Liz Clist
A Radiant Nature
Story by Diane McMahon
Photography by Amy March, Coastline Imagery
Liz Clist is the author of The Spiritual Revelations of a Career Woman: The Truth About My Life. The title is intriguing and revealing, but no more so than the woman herself. Before I met Liz, I spent an intense Friday night reading her book cover to cover. After we met, I spent an intense night reflecting on the multiple facets that form this woman.
The atmosphere that surrounds Liz and the environment she has created is radiant. She greets me at her front door and I enter a space infused with energy, light and vitality. The view outside (the reason she and her husband Todd bought the lot) directs the eye to sculptural live oaks that frame the marsh. Inside, the collection of glass sculptures from renowned American glass sculptor Dale Chihuly is brilliantly lit, creating the impression the pieces have an internal light source. They are a metaphor for Liz: beautiful, multi-faceted and illuminated from within.
She may have spent much of her adulthood as a successful career woman, but Liz has the soul and vision of an artist—an artist with a wide streak of perfectionism. Apologizing for a minute streak on her glass table, where we sit down to talk, she laughs at her obsessiveness. She admits to a tendency “to want to control things” which she works on “controlling.” Her excuse is she has a highly developed sense of “aesthetics.” We laugh, acknowledging that perfectionism is one of those pernicious forms of self-punishing egotism that can impede spiritual growth. “It’s a lifelong process.” Liz’s deep laugh has the humor of self-knowledge and self-acceptance. She says, “I learned that “fear” means there is no God; “perfectionism” means there is no compassion.”
As a natural interviewer who honed her talent while writing her book and talking with hundreds of career women about their own spiritual development, Liz is not accustomed to being the interviewee. I’m required to remind her, “Liz, this isn’t about me,” as she adroitly turns a question back on me. There is no sense that she’s stonewalling or evasive. She’s just tremendously curious and interested.
This curiosity and insatiable desire to learn have always been parts of who she is. Her role model was her grandmother, a banker in the 1930s, who became President of the American Institute of Banking. Raised with no sense of limitation and a “penchant for introspection,” Liz got her bachelor’s degree in psychology. She pursued a high-powered career in business marketing, becoming the president of her professional association. She later worked for Marriott, where she met and then married Todd Clist on July 29, 1989. Liz says she has always had an intuitive sense of who she is and who she wanted to be. She describes herself as “destiny driven” and explains that she has generally trusted her gut instincts to lead her forward.

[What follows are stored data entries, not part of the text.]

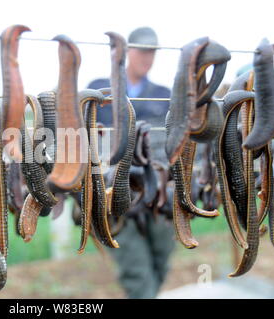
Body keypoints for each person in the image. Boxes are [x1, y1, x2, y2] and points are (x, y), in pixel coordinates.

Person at [87, 26, 175, 298]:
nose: (148, 57)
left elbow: (168, 143)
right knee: (135, 269)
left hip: (159, 195)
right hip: (118, 197)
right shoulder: (98, 90)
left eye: (153, 52)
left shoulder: (163, 94)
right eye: (143, 51)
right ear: (127, 52)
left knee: (162, 258)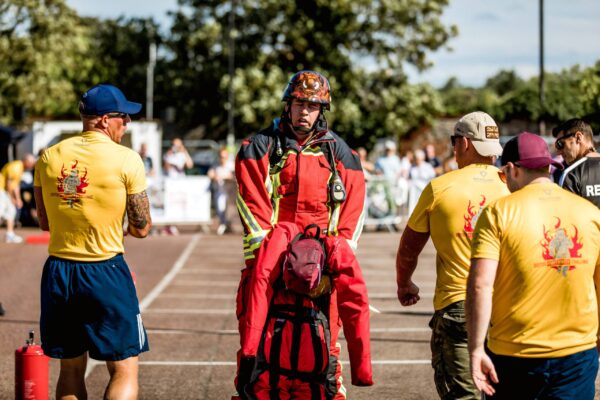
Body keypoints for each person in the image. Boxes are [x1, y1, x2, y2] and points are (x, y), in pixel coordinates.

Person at [234, 70, 372, 399]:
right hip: (270, 273)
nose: (304, 111)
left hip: (322, 278)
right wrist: (279, 265)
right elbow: (254, 212)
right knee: (259, 359)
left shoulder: (341, 154)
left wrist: (328, 267)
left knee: (324, 358)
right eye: (299, 103)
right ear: (288, 105)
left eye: (312, 105)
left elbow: (351, 214)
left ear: (322, 110)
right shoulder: (258, 148)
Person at [33, 83, 152, 400]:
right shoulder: (127, 159)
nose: (127, 123)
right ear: (103, 120)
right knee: (124, 366)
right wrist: (122, 225)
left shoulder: (48, 157)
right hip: (105, 270)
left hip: (60, 271)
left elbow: (44, 221)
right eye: (123, 117)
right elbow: (142, 228)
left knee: (70, 368)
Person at [467, 132, 600, 399]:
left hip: (513, 352)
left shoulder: (496, 213)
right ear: (548, 167)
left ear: (511, 169)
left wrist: (475, 349)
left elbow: (480, 285)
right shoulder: (590, 213)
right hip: (577, 352)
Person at [395, 111, 509, 400]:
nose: (454, 147)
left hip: (459, 305)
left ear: (466, 144)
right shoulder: (512, 184)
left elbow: (409, 247)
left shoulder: (439, 187)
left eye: (454, 141)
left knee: (463, 395)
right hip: (509, 305)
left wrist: (404, 283)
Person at [553, 118, 600, 207]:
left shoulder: (572, 174)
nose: (558, 152)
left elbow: (568, 216)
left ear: (578, 137)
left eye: (560, 144)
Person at [0, 153, 37, 242]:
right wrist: (12, 198)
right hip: (1, 190)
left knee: (11, 211)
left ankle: (9, 235)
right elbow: (9, 184)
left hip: (4, 191)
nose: (33, 165)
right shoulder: (16, 167)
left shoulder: (20, 168)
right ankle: (10, 235)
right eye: (32, 163)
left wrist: (18, 199)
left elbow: (16, 186)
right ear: (26, 161)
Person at [207, 146, 235, 235]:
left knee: (229, 210)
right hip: (220, 190)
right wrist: (213, 176)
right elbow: (210, 173)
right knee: (220, 208)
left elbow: (235, 176)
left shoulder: (231, 165)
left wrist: (226, 177)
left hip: (231, 191)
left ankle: (226, 225)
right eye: (221, 156)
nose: (223, 159)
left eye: (224, 157)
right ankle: (223, 224)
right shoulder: (216, 165)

Her marriage to Todd—a recent widower and father of two at the time—required some major adjustments. Liz was instantly a mother—for the first time—to Todd’s teenage son and daughter. She also quit her job to stay at home for the next year. She started a consulting company and became fascinated “with the link between certain values and both personal and business success.” By the spring of 1994 she was signed up for the Masters of Art Interdisciplinary Studies program entitled “Culture, Ideas and Values” offered at George Mason University in Northern Virginia. Ideas for her book began germinating there.
Her book is the result of years of research and study. While studying the world’s great religious and philosophical traditions she discovered “her wisdom within” as she deepened her personal spirituality and clarified the contours of her personal faith.

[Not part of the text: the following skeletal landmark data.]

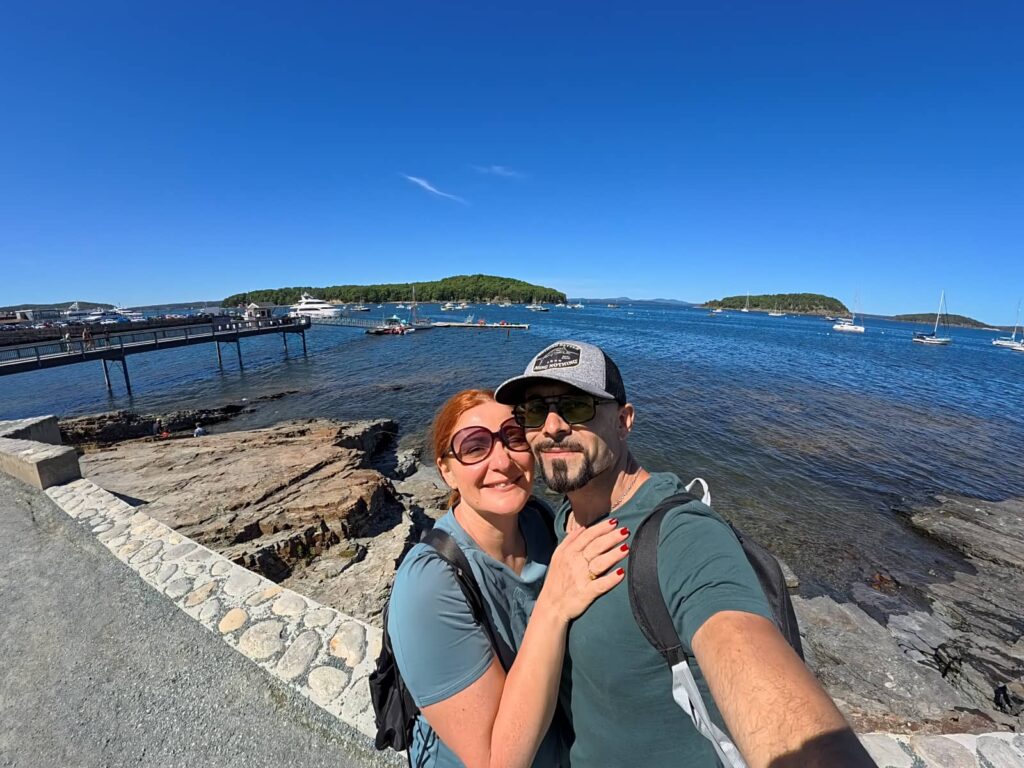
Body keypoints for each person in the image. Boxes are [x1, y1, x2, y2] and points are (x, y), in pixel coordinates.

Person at [494, 341, 875, 768]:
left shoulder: (683, 537)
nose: (552, 427)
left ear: (624, 421)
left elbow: (741, 646)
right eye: (533, 410)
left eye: (576, 407)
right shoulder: (564, 515)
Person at [387, 389, 630, 768]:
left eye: (513, 437)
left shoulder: (539, 521)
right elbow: (495, 762)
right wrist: (553, 605)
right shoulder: (430, 584)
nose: (502, 460)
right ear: (446, 471)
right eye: (474, 447)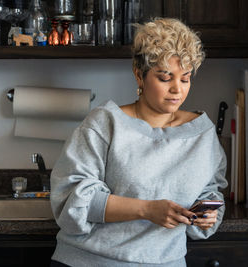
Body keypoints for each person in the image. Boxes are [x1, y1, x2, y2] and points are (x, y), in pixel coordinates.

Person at [50, 18, 228, 267]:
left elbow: (211, 191)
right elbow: (71, 200)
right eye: (165, 78)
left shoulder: (203, 133)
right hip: (91, 261)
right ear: (139, 75)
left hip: (167, 261)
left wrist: (207, 215)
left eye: (185, 78)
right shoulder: (106, 124)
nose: (177, 89)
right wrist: (146, 210)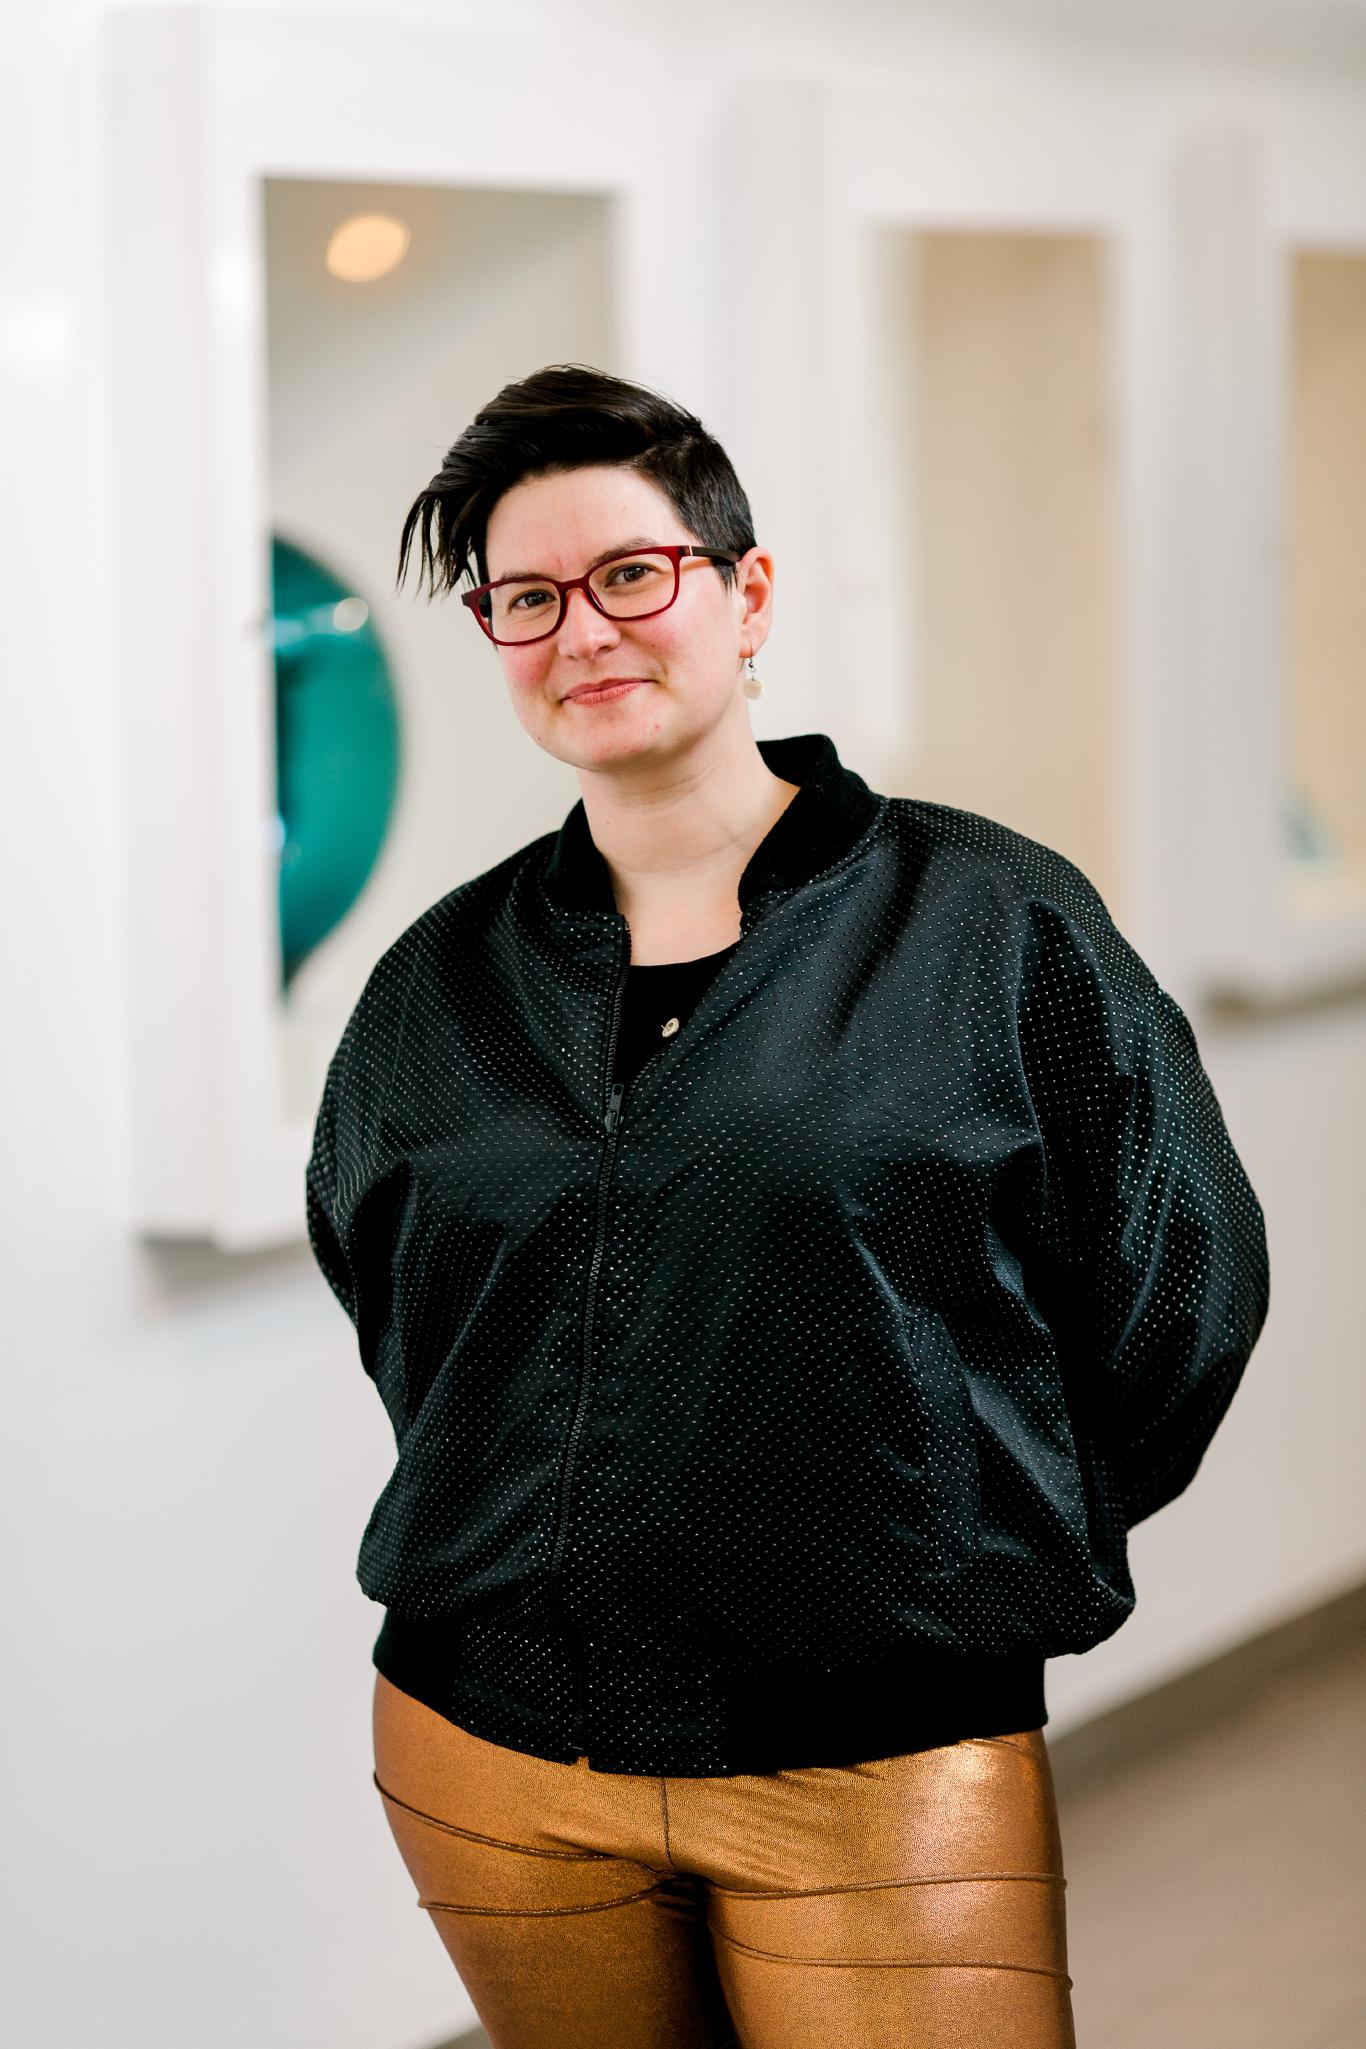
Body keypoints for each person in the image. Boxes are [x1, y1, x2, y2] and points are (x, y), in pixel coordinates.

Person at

“It is a continual practice to listen to my core, but’s that where I find my deepest faith.” For me, faith has two synonyms: hope and trust. I hope that there is an ultimate meaning to life and trust that the Source of the universe is good…Faith also helps remind me of my place in the bigger scheme of things… To have this faith in a higher power requires humility and surrender. After spending most of my adult years putting faith in my personal ability to succeed in the workplace, cherishing my tough independence and believing in my individual strength to survive, being humble is a great test for my faithfulness. To move beyond the limited view of myself as “What I do for a living” can be frightening without faith. My spiritual journey is like the cup of dirt containing the unseen seed of my spiritual essence…Being truthful is the “miracle grow” that continues to cultivate my seed. (Excerpted from Clist’ book)

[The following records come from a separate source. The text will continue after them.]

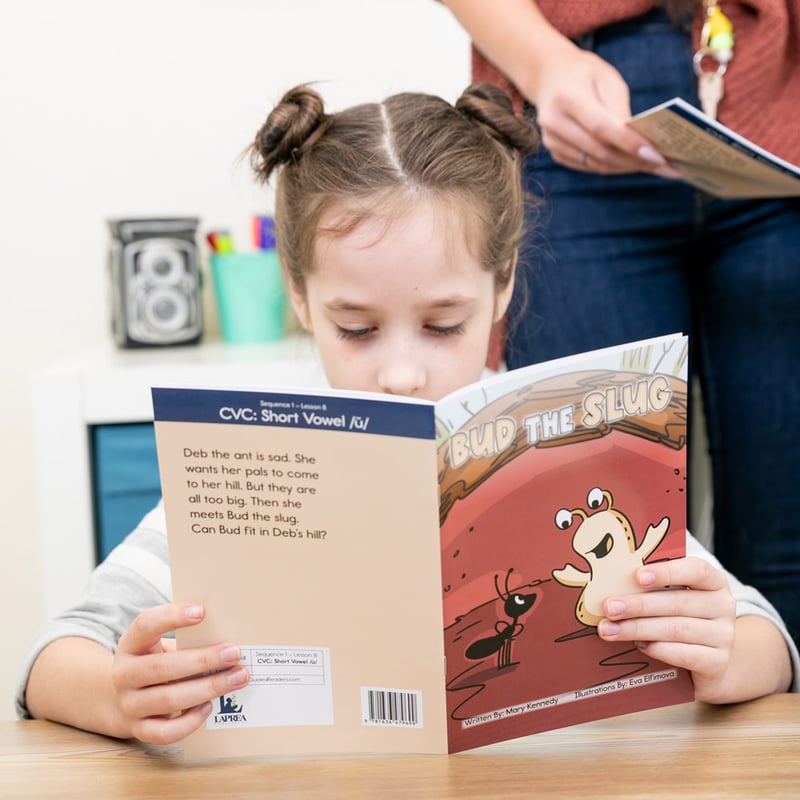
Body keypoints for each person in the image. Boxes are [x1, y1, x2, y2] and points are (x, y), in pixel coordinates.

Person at [16, 82, 798, 746]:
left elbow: (770, 639)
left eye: (442, 324)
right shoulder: (249, 461)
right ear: (299, 295)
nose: (398, 372)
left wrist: (721, 655)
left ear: (501, 284)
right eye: (355, 327)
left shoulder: (573, 449)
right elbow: (52, 658)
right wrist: (122, 694)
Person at [439, 0, 800, 645]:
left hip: (780, 101)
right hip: (573, 106)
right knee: (600, 563)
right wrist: (542, 63)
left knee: (788, 549)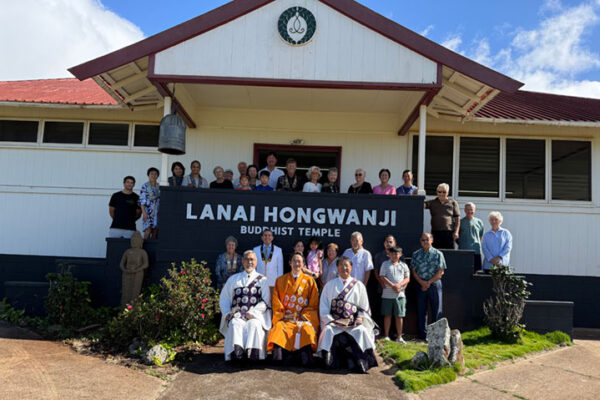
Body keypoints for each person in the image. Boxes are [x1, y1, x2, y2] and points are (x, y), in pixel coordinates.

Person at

Liz’s faith is concretely expressed in her commitments to service, community and philanthropy. Here in Hilton Head she serves on the board of the Technical College of the Lowcountry Foundation, which has raised more than two million dollars of private sector donations for student scholarships and educational enhancements. She is also on the board of the Hilton Head Symphony Orchestra. She started “Women in Philanthropy,” part of the Community Foundation, 11 years ago. It has provided over a million dollars in designated grants.
Perhaps the hallmark of a person with a strong spiritual core—someone brave enough to wrestle with the truth of her life—is that all parts, positive and negative, are free to come to light. Maybe that’s the source of radiance.
Up Close:
Afterthoughts: Liz called me next morning with “thoughts while showering.” We’d discussed that humans have four parts: body; mind; emotions; spirit. The goal is to achieve balance. That morning she amended herself. “You can’t always achieve balance. But you can achieve awareness.” This woman never stops thinking.
Relationship: Her marriage is a 25-year love affair.